Je suis minoritaire, je le sais. Peut-être que tout le monde applaudit à l'initiative des musées américains d'exposer des chefs-d'œuvre de leurs collections dans la rue: "Jusqu'au 31 août, 58 tableaux et photos célèbres sont exposés à New York, à San Francisco et le long des autoroutes. L'ambition d'"Art Everywhere" est d'attirer le public dans les musées", lit-on dans l'Express-L'Impartial du 25 août 2014. Douglas Druick, directeur de l'Art Institut de Chicago souligne: "Notre espoir est que ces apparitions éphémères d'art dans les rues incitent les gens à aller voir les chefs-d'œuvre".

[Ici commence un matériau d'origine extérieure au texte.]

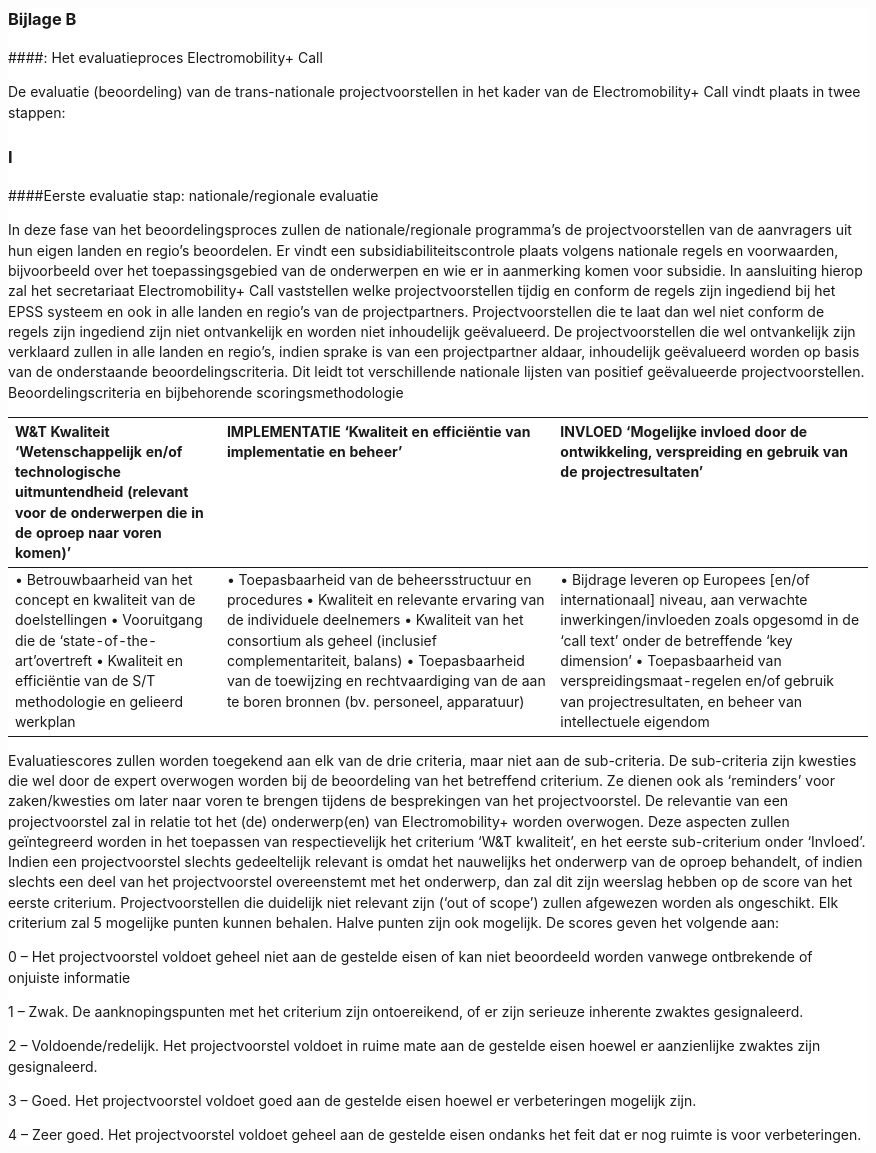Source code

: ### Bijlage  B  

####: Het evaluatieproces Electromobility+ Call

De evaluatie (beoordeling) van de trans-nationale projectvoorstellen in het kader van de Electromobility+ Call vindt plaats in twee stappen: 

### I  

####Eerste evaluatie stap: nationale/regionale evaluatie

In deze fase van het beoordelingsproces zullen de nationale/regionale programma’s de projectvoorstellen van de aanvragers uit hun eigen landen en regio’s beoordelen. Er vindt een subsidiabiliteitscontrole plaats volgens nationale regels en voorwaarden, bijvoorbeeld over het toepassingsgebied van de onderwerpen en wie er in aanmerking komen voor subsidie. In aansluiting hierop zal het secretariaat Electromobility+ Call vaststellen welke projectvoorstellen tijdig en conform de regels zijn ingediend bij het EPSS systeem en ook in alle landen en regio’s van de projectpartners. Projectvoorstellen die te laat dan wel niet conform de regels zijn ingediend zijn niet ontvankelijk en worden niet inhoudelijk geëvalueerd. De projectvoorstellen die wel ontvankelijk zijn verklaard zullen in alle landen en regio’s, indien sprake is van een projectpartner aldaar, inhoudelijk geëvalueerd worden op basis van de onderstaande beoordelingscriteria. Dit leidt tot verschillende nationale lijsten van positief geëvalueerde projectvoorstellen.  Beoordelingscriteria en bijbehorende scoringsmethodologie 

| W&T Kwaliteit  ‘Wetenschappelijk en/of technologische uitmuntendheid (relevant voor de onderwerpen die in de oproep naar voren komen)’  | IMPLEMENTATIE  ‘Kwaliteit en efficiëntie van implementatie en beheer’  | INVLOED  ‘Mogelijke invloed door de ontwikkeling, verspreiding en gebruik van de projectresultaten’  |
|:---|:---|:---|
| • Betrouwbaarheid van het concept en kwaliteit van de doelstellingen  • Vooruitgang die de ‘state-of-the-art’overtreft  • Kwaliteit en efficiëntie van de S/T methodologie en gelieerd werkplan  | • Toepasbaarheid van de beheersstructuur en procedures  • Kwaliteit en relevante ervaring van de individuele deelnemers  • Kwaliteit van het consortium als geheel (inclusief complementariteit, balans)  • Toepasbaarheid van de toewijzing en rechtvaardiging van de aan te boren bronnen (bv. personeel, apparatuur)  | • Bijdrage leveren op Europees [en/of internationaal] niveau, aan verwachte inwerkingen/invloeden zoals opgesomd in de ‘call text’ onder de betreffende ‘key dimension’  • Toepasbaarheid van verspreidingsmaat-regelen en/of gebruik van projectresultaten, en beheer van intellectuele eigendom  |

Evaluatiescores zullen worden toegekend aan elk van de drie criteria, maar niet aan de sub-criteria. De sub-criteria zijn kwesties die wel door de expert overwogen worden bij de beoordeling van het betreffend criterium. Ze dienen ook als ‘reminders’ voor zaken/kwesties om later naar voren te brengen tijdens de besprekingen van het projectvoorstel. De relevantie van een projectvoorstel zal in relatie tot het (de) onderwerp(en) van Electromobility+ worden overwogen. Deze aspecten zullen geïntegreerd worden in het toepassen van respectievelijk het criterium ‘W&T kwaliteit’, en het eerste sub-criterium onder ‘Invloed’. Indien een projectvoorstel slechts gedeeltelijk relevant is omdat het nauwelijks het onderwerp van de oproep behandelt, of indien slechts een deel van het projectvoorstel overeenstemt met het onderwerp, dan zal dit zijn weerslag hebben op de score van het eerste criterium. Projectvoorstellen die duidelijk niet relevant zijn (‘out of scope’) zullen afgewezen worden als ongeschikt. Elk criterium zal 5 mogelijke punten kunnen behalen. Halve punten zijn ook mogelijk. De scores geven het volgende aan: 

0 – Het projectvoorstel voldoet geheel niet aan de gestelde eisen of kan niet beoordeeld worden vanwege ontbrekende of onjuiste informatie  

1 – Zwak. De aanknopingspunten met het criterium zijn ontoereikend, of er zijn serieuze inherente zwaktes gesignaleerd.  

2 – Voldoende/redelijk. Het projectvoorstel voldoet in ruime mate aan de gestelde eisen hoewel er aanzienlijke zwaktes zijn gesignaleerd.  

3 – Goed. Het projectvoorstel voldoet goed aan de gestelde eisen hoewel er verbeteringen mogelijk zijn.  

4 – Zeer goed. Het projectvoorstel voldoet geheel aan de gestelde eisen ondanks het feit dat er nog ruimte is voor verbeteringen.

Pardonnez-moi mais tout cela est une fantasmagorie inutile. Surtout parce-qu'elle annihile la magie et le mystère des tableaux en les réduisant à de simples images. De plus, elle tente de persuader le public que la peinture, l'art en général, n'est rien de plus qu'un cadre lumineux, telle une publicité. Les tableaux sont uniques, ils ont une aura, comme le disait Walter Benjamin, qui, à l'époque du "tout image", est rabaissée au niveau de simple image, c'est-à-dire à de simple surface. Plus j'y pense, plus je réalise que ce qui me dérange est que le tableau soit traité à l'égal d'une information électronique comme à la télévision ou sur l'ordinateur.

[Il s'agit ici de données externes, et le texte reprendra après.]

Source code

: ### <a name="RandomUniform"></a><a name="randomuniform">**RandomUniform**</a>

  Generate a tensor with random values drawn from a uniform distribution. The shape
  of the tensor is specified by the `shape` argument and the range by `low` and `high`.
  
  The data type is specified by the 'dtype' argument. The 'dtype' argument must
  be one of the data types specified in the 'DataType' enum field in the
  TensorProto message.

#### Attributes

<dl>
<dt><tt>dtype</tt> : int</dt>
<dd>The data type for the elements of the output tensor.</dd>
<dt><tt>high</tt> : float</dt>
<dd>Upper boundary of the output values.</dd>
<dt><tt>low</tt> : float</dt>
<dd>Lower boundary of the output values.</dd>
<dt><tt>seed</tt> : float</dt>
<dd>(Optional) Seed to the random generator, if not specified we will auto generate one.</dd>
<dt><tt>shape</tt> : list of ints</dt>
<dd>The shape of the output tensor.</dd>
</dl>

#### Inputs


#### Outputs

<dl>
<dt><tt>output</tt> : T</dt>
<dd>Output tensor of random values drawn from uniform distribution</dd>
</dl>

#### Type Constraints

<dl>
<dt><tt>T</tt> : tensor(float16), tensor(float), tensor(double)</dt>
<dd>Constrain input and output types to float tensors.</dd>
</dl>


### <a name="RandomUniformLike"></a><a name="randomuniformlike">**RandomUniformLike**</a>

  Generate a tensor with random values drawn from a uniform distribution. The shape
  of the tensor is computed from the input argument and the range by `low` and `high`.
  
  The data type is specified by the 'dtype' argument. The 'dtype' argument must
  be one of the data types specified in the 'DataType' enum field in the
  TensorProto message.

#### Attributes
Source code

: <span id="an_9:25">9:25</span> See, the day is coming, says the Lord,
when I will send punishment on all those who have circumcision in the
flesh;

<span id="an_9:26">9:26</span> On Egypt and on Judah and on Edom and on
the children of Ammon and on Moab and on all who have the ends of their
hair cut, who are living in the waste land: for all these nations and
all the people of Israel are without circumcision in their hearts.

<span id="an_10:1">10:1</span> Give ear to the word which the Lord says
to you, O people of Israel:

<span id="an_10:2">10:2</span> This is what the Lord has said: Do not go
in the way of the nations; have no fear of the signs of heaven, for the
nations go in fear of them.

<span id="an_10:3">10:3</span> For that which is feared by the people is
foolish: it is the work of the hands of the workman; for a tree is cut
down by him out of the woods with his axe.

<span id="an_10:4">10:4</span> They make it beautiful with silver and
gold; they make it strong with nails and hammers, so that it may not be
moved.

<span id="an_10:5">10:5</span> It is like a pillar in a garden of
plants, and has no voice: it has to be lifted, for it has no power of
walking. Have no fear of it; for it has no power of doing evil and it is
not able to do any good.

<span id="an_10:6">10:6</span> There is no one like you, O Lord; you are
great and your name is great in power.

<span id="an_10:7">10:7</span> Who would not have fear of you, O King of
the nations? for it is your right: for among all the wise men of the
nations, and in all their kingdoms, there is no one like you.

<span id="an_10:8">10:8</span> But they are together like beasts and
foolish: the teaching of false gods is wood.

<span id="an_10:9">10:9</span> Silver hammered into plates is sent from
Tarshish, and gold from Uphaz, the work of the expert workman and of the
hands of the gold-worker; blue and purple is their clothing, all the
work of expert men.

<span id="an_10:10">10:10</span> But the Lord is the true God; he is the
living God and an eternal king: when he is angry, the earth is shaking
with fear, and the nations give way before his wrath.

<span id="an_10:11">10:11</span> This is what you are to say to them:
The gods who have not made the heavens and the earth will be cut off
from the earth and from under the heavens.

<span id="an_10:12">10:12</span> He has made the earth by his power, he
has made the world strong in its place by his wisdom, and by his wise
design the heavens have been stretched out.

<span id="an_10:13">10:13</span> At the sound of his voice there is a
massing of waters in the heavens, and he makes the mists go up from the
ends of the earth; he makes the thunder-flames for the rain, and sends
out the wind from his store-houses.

Il se passait la même chose lorsque la Pinacothèque Nationale de Grèce distribuait par le journal "To Vima" des reproductions, aussi ridicules que fidèles, au large public. Il y a toujours le danger du populisme lorsqu'on cherche à éduquer le public. Car avant d'éduquer le public, il faut d'abord l'initier. La "démocratie" dans l'art fonctionne souvent comme un boomerang.
Les œuvres d'art doivent toujours être vues dans un lieu spécifique, même dans une prison! A cette époque de grand embarras face à la mise sur pied de grandes expositions (même Beaubourg refait une rétrospective de Dali, un artiste autant populaire que surestimé), j'ai vu à Avignon une exposition extraordinaire. La Collection Lambert en Avignon a organisé du 18 mai au 25 novembre 2014 "la disparition des lucioles", une exposition à la prison Sainte-Anne. 110 artistes environ sont présentés dans les cellules des trois étages de cette prison désaffectée, fonctionnant comme le musée idéal des cauchemars, de la claustrophobie, de l'isolation, de la douleur du corps et de l'âme mais aussi de l'espoir de l'évasion. Pour les spectateurs, il y avait en même temps un sentiment d'enfermement et une procédure de catharsis. On y voyait quelqu'uns des noms habituels que non pas la pratique des muséologues mais l'usage des curateurs répète dans tous les coins du monde (Warhol, Carl André et Beuys nécessairement et Basquiat, Twombly, Fabre et Broodthaers à l'occasion). La plupart des artistes vivants ont choisi eux-même leur cellule. Quel symbolisme! L'installation de Miroslav Balka dans la cour était tout simplement géniale. Il s'agissait de la résurrection de chacun sans métaphysique. De même que les œuvres d'Anselm Kiefer, de Wei-Wei, du couple Kabakov, du groupe Claire Fontaine, Roni Horn, Belinde De Bruyckere et Kiki Smith. De plus, les curateurs ont ingénieusement mis en valeur les œuvres de Pasolini, de Boltanski, de On Kawara, de Jean Genet et de Louise Bourgeois.
L'exposition se lit à différents niveaux, comme le voudrait Foucautl: niveau sociologique, politique, anthropologique, psychologique. Mais il s'agit surtout d'un grand spectacle, un théâtre dans le théâtre puisque le procès de monsieur Josef K. continue et se perpétue tel une mise en abyme.
Une profonde théâtralité mais pas une fantasmagorie.